Mais ce que je voudrais souligner, c’est quelque chose d’autre tout aussi important : est-ce le moment, à une heure aussi dramatique où l’Église vit la tragédie de la maltraitance sexuelle en son sein, de se scinder en groupes ou en écoles de pensée analytique, sociologique, anthropologique, théologique, ecclésiologique, sur les causes – nombreuses, complexes et désormais connues – d’un crime aussi horrible ?
A quoi cela sert-il ? A qui cela profite-t-il ?
Le crime est combattu. Le péché est combattu. Les crimes et les péchés ne sont pas utilisés à d’autres fins, comme certains analystes et commentateurs de l’essai de Benoît XVI semblent le faire. Sur cette question, certaines personnes proches du pape émérite doivent clarifier quelques comportements installés depuis plusieurs années. Ce serait aussi une vraie loyauté envers le pape François et l’ensemble de l’Église.

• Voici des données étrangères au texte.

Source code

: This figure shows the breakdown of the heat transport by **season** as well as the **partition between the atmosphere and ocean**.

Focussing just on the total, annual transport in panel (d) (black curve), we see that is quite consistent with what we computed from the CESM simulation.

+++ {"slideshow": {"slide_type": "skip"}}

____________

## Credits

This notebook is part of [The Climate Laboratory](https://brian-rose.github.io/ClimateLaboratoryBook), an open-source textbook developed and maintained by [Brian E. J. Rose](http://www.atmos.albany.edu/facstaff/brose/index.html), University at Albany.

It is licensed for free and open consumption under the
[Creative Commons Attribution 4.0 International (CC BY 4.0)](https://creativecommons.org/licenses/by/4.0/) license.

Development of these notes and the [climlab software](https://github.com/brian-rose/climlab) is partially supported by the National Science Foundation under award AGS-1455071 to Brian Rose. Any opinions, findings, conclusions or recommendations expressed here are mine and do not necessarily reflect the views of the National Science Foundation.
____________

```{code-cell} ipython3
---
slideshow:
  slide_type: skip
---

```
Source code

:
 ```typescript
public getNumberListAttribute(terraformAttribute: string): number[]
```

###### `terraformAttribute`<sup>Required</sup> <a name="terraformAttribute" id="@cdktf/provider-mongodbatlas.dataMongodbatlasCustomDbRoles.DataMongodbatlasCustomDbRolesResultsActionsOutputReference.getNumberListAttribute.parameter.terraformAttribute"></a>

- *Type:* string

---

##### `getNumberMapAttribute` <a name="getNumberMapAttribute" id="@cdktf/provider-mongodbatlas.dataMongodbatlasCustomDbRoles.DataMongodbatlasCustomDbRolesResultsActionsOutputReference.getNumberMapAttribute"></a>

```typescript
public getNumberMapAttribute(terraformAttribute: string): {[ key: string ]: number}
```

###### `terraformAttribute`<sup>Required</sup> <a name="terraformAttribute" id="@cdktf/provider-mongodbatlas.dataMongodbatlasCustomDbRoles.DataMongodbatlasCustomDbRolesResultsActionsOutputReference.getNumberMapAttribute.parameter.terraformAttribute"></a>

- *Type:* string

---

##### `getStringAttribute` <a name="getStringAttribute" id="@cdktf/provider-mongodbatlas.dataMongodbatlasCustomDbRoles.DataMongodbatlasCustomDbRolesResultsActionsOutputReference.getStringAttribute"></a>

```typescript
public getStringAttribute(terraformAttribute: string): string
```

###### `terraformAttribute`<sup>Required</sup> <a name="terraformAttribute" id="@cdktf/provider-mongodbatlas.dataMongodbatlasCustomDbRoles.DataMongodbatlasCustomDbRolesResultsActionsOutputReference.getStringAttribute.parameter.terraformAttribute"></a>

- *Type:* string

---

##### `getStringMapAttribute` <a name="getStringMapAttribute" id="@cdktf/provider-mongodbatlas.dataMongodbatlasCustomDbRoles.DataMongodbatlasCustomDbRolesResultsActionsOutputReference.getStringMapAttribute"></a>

Utiliser la tragédie des abus pour des conflits de pouvoir, d’influence, et de carrière est une violence supplémentaire qui se répercute sur les victimes qui alors disparaissent, devenant des objets de négociation anonymes, dans les conflits entre des bandes et des groupes organisés.
D’accord, comme l’aurait écrit le pape émérite, pour vous respecter, même lorsque vous n’êtes pas d’accord en tout point. Cela peut être une bonne contribution à la lutte contre ce fléau. Mais il faut ajouter, avec bon sens, qu’il est regrettable que certains aient voulu utiliser un phénomène aussi dramatique que la pédophilie cléricale pour leurs petits jeux, en se cachant derrière un homme et un prêtre tel que Joseph Ratzinger qui mérite respect et affection sans borne, surtout à l’heure du grand âge et de la maladie grave.
Note
[1] « Aux victimes d’abus et à leurs familles.Vous avez énormément souffert et je suis vraiment désolé. Je sais que rien ne peut effacer le mal que vous avez enduré. Votre confiance a été trahie et votre dignité a été violée. Vous avez été nombreux à constater que lorsque vous avez eu le courage de parler de ce qui vous était arrivé, personne ne vous a écouté. Ceux d’entre vous qui ont été victimes d’abus dans les pensionnats ont dû penser qu’il n’y avait aucun moyen d’échapper à leurs souffrances. Il est compréhensible que vous trouviez difficile de pardonner ou de vous réconcilier avec l’Église. En son nom, j’exprime ouvertement la honte et les remords que nous ressentons tous. En même temps, je vous demande de ne pas perdre espoir. C’est dans la communion de l’Église que nous rencontrons la personne de Jésus-Christ, victime d’injustice et de péché. Comme vous, il porte toujours les blessures de ses souffrances injustes. Il comprend la profondeur de votre douleur et la persistance de ses effets, dans votre vie et dans vos relations avec les autres, y compris vos relations avec l’Église ».